Five dining developments on our radar this week.

By Jaime Archer February 1, 2019

Mike Easton's pasta is arriving in West Seattle this spring. Yes, this spring!

Image: Mike Easton

Il Nido Sets a Date

Mike Easton's forthcoming Italian restaurant (inside a historic log cabin!) is no longer a distant dream: Il Nido is slated to open in West Seattle this April, per Eater Seattle. Unlike his extremely popular, lunch-only Pioneer Square spot, Il Corvo, Easton's new restaurant will serve dinner and brunch. Expect "truly handmade" pasta and seasonal vegetables to dominate the menu, which will change on a weekly basis. Il Nido is Easton's first West Seattle restaurant, and will be located inside the Alki Homestead, a building that dates back more than 100 years.

Ben Paris Returns (Kinda)

Speaking of major renovation projects, yet another construction overhaul is coming to fruition this spring: The vacant Eitel Building at Second and Pike will be reborn in March as a boutique hotel dubbed the State, according to Puget Sound Business Journal. The 115-year-old building's revamp includes a restaurant and bar, Ben Paris, on the bottom level. The name honors the original Ben Paris, a legendary Seattle restaurateur from the first half of the 20th century, who ran Paris Cigars, Lunch and Cards in this building. Quinton Stewart has signed on as executive chef.

A New Union on East Union

Capitol Hill's Métier—a space that incorporates a bike shop, training center, gym, and cafe—is teaming up with Homegrown to handle its food and drink operations, per Capitol Hill Seattle. Getting its start in Capitol Hill's Melrose Market, Homegrown's menu of sandwiches, soups, salads, and sides has since expanded to eight locations across the city. Beer from Métier Brewing Company will remain on tap, while Homegrown handles the sandwich side of things. Fresh paint and a mural are in the works too, with all changes realized sometime this March.

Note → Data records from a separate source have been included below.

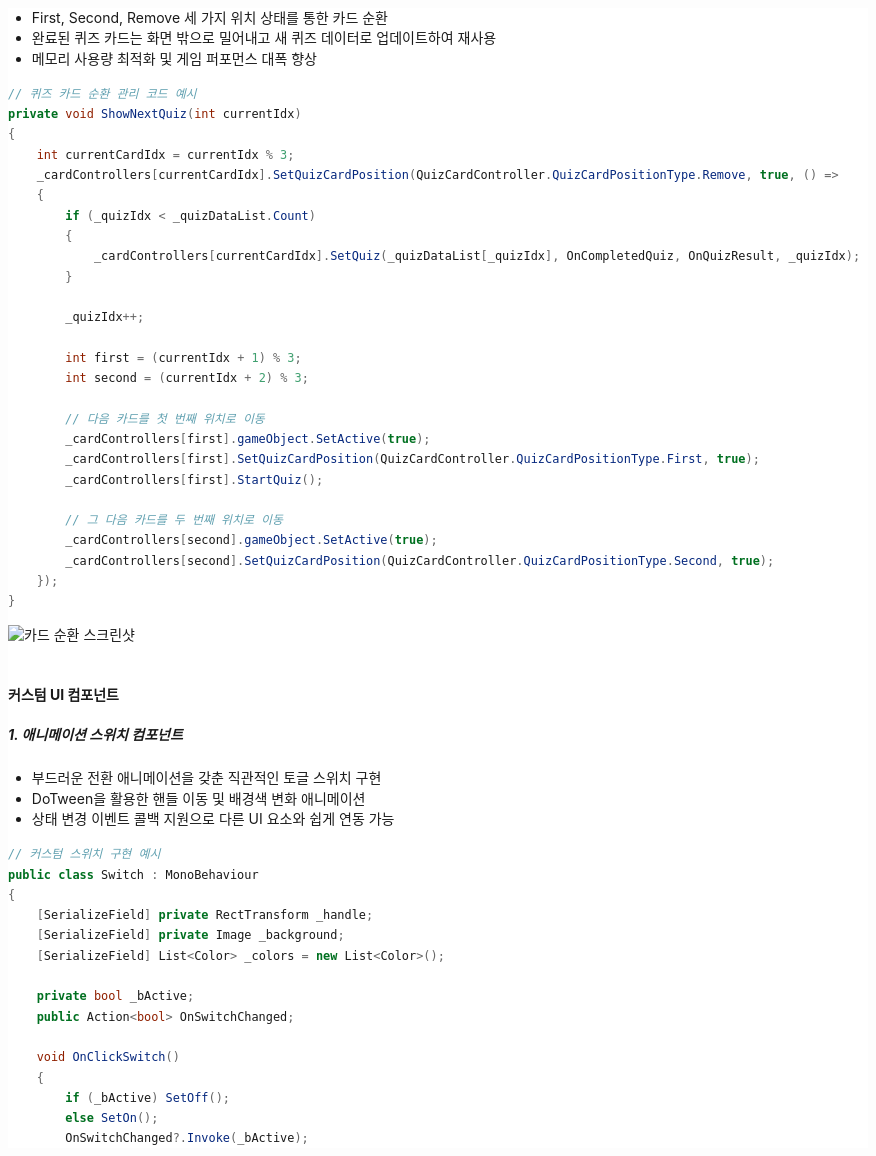 - First, Second, Remove 세 가지 위치 상태를 통한 카드 순환
- 완료된 퀴즈 카드는 화면 밖으로 밀어내고 새 퀴즈 데이터로 업데이트하여 재사용
- 메모리 사용량 최적화 및 게임 퍼포먼스 대폭 향상

```csharp
// 퀴즈 카드 순환 관리 코드 예시
private void ShowNextQuiz(int currentIdx)
{
    int currentCardIdx = currentIdx % 3;
    _cardControllers[currentCardIdx].SetQuizCardPosition(QuizCardController.QuizCardPositionType.Remove, true, () =>
    {
        if (_quizIdx < _quizDataList.Count)
        {
            _cardControllers[currentCardIdx].SetQuiz(_quizDataList[_quizIdx], OnCompletedQuiz, OnQuizResult, _quizIdx);
        }
        
        _quizIdx++;

        int first = (currentIdx + 1) % 3;
        int second = (currentIdx + 2) % 3;

        // 다음 카드를 첫 번째 위치로 이동
        _cardControllers[first].gameObject.SetActive(true);
        _cardControllers[first].SetQuizCardPosition(QuizCardController.QuizCardPositionType.First, true);
        _cardControllers[first].StartQuiz();

        // 그 다음 카드를 두 번째 위치로 이동
        _cardControllers[second].gameObject.SetActive(true);
        _cardControllers[second].SetQuizCardPosition(QuizCardController.QuizCardPositionType.Second, true);
    });
}
```

<img src="https://github.com/user-attachments/assets/41540d77-6259-4336-898a-2abaf86c853a" width="300" alt="카드 순환 스크린샷">

<br>
<br>

#### 커스텀 UI 컴포넌트

##### 1. 애니메이션 스위치 컴포넌트

- 부드러운 전환 애니메이션을 갖춘 직관적인 토글 스위치 구현
- DoTween을 활용한 핸들 이동 및 배경색 변화 애니메이션
- 상태 변경 이벤트 콜백 지원으로 다른 UI 요소와 쉽게 연동 가능

```csharp
// 커스텀 스위치 구현 예시
public class Switch : MonoBehaviour
{
    [SerializeField] private RectTransform _handle;
    [SerializeField] private Image _background;
    [SerializeField] List<Color> _colors = new List<Color>();
    
    private bool _bActive;
    public Action<bool> OnSwitchChanged;

    void OnClickSwitch()
    {
        if (_bActive) SetOff();
        else SetOn();
        OnSwitchChanged?.Invoke(_bActive);
```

What's the Deal with Airline Food?

Turns out airport dining doesn't have to be a sordid affair of overpriced bagels and limp fast food burgers, at least not once Sea-Tac finishes its major renovation, which will add 10,000 square feet of dining and seating. Several newcomers have already opened—Floret by Cafe Flora, Rel'Lish Burger Lounge—but Eater Seattle offers a status check  on other impending airport restaurants. This month, Pioneer Square's Caffe D'arte and Portland-based Bambuza Vietnam Kitchen are slated to land in the N Gates. And there's a whole lot more coming in March, like Evergreens Salad, seafood spot Lucky Louie, and Koi Shi Sushi. Sunset Fried Chicken, Li'l Woody's, Macrina, and Caffe Ladro are expected further down the road.

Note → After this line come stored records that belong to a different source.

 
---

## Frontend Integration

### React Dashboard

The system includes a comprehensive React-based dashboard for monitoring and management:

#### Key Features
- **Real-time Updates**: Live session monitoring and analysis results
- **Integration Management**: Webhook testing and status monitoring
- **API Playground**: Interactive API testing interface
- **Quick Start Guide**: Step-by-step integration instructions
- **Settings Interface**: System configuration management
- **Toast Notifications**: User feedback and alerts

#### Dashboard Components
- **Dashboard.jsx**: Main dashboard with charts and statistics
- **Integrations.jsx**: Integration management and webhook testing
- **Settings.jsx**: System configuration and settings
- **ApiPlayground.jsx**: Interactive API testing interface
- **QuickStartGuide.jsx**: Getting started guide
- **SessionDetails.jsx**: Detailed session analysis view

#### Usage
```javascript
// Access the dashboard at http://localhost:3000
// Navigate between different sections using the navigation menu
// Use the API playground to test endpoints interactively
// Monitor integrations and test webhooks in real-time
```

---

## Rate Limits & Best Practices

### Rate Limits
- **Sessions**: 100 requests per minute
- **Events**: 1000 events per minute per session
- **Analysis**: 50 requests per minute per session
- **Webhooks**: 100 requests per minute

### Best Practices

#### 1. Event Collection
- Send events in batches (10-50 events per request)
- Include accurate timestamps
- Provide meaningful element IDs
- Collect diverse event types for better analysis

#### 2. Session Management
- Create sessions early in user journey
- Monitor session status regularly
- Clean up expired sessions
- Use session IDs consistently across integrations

Coffee CEOs with Lofty Goals

When former Starbucks CEO Howard Schultz kicked off the week by telling 60 Minutes he's considering running for president, we didn't think Seattle's coffee scene could get any weirder. Then along came Bulletproof Coffee founder Dave Asprey, a 45-year-old biohacker who wants to live to the age of 180, according to Men's Health. Based out of Seattle, Bulletproof sells coffee, protein bars, supplements, and products like collagen protein and something called brain octane oil, which align with Asprey's rather ambitious goal. The company also operates three cafes, one of which is in South Lake Union. But what, exactly, does it take to live a double lifetime? Just some stem cell treatments, infrared light baths, hyperbaric oxygen chambers, and...yeah, at least $1 million.